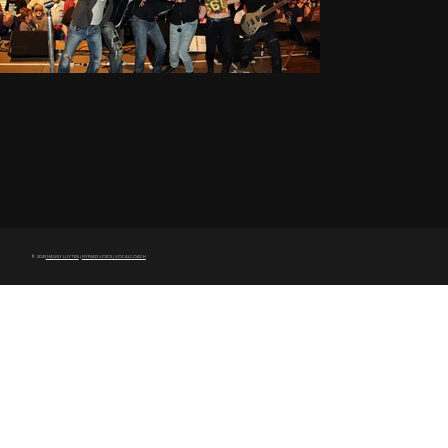
© 2025
MAGGY LUYTEN
|
MYRIAD VOICE | VOCALCOACH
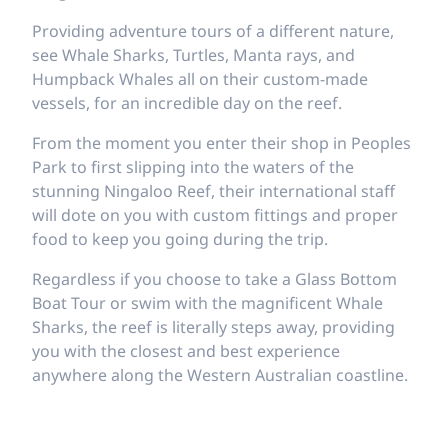
Providing adventure tours of a different nature,
see Whale Sharks, Turtles, Manta rays, and
Humpback Whales all on their custom-made
vessels, for an incredible day on the reef.
From the moment you enter their shop in Peoples
Park to first slipping into the waters of the
stunning Ningaloo Reef, their international staff
will dote on you with custom fittings and proper
food to keep you going during the trip.
Regardless if you choose to take a Glass Bottom
Boat Tour or swim with the magnificent Whale
Sharks, the reef is literally steps away, providing
you with the closest and best experience
anywhere along the Western Australian coastline.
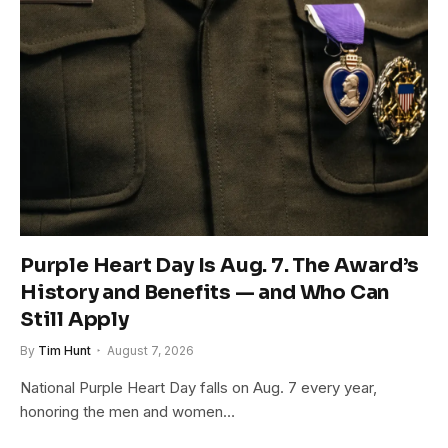
Purple Heart Day Is Aug. 7. The Award’s
History and Benefits — and Who Can
Still Apply
By
Tim Hunt
August 7, 2026
National Purple Heart Day falls on Aug. 7 every year,
honoring the men and women…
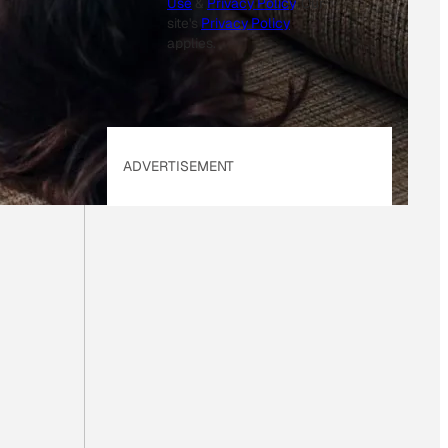
Use
&
Privacy Policy
. Our
site's
Privacy Policy
applies.
ADVERTISEMENT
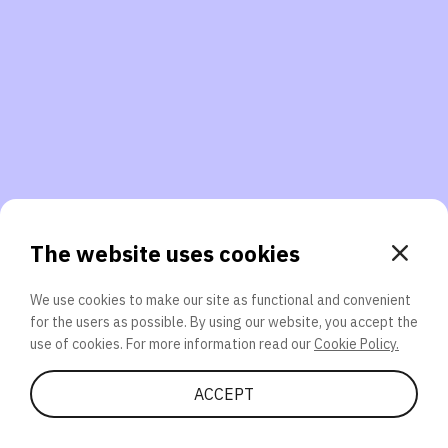
3. Will you participate again?
applications should we explore next?
That’s better than 0% of other participants!
or
The website uses cookies
We use cookies to make our site as functional and convenient
for the users as possible. By using our website, you accept the
SEND
use of cookies. For more information read our
Cookie Policy.
Share Quiz
ACCEPT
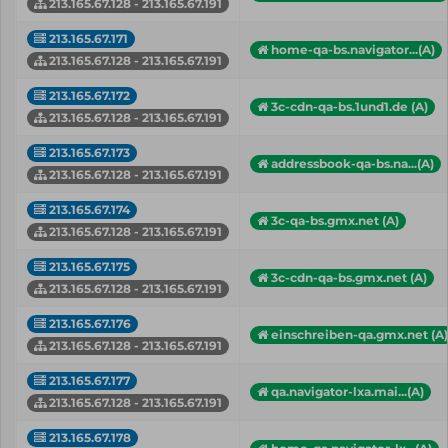
213.165.67.128 - 213.165.67.191
213.165.67.171
home-qa-bs.navigator...(A)
213.165.67.128 - 213.165.67.191
213.165.67.172
3c-cdn-qa-bs.1und1.de (A)
213.165.67.128 - 213.165.67.191
213.165.67.173
addressbook-qa-bs.na...(A)
213.165.67.128 - 213.165.67.191
213.165.67.174
3c-qa-bs.gmx.net (A)
213.165.67.128 - 213.165.67.191
213.165.67.175
3c-cdn-qa-bs.gmx.net (A)
213.165.67.128 - 213.165.67.191
213.165.67.176
einschreiben-qa.gmx.net (A)
213.165.67.128 - 213.165.67.191
213.165.67.177
qa.navigator-lxa.mai...(A)
213.165.67.128 - 213.165.67.191
213.165.67.178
============================================================
■ **Task instructions**
From the data above, pull out every line that contains the string "their", and copy each one. Matches must have the same uppercase and lowercase letters.

■ **Your solution**
Humpback Whales all on their custom-made
From the moment you enter their shop in Peoples
stunning Ningaloo Reef, their international staff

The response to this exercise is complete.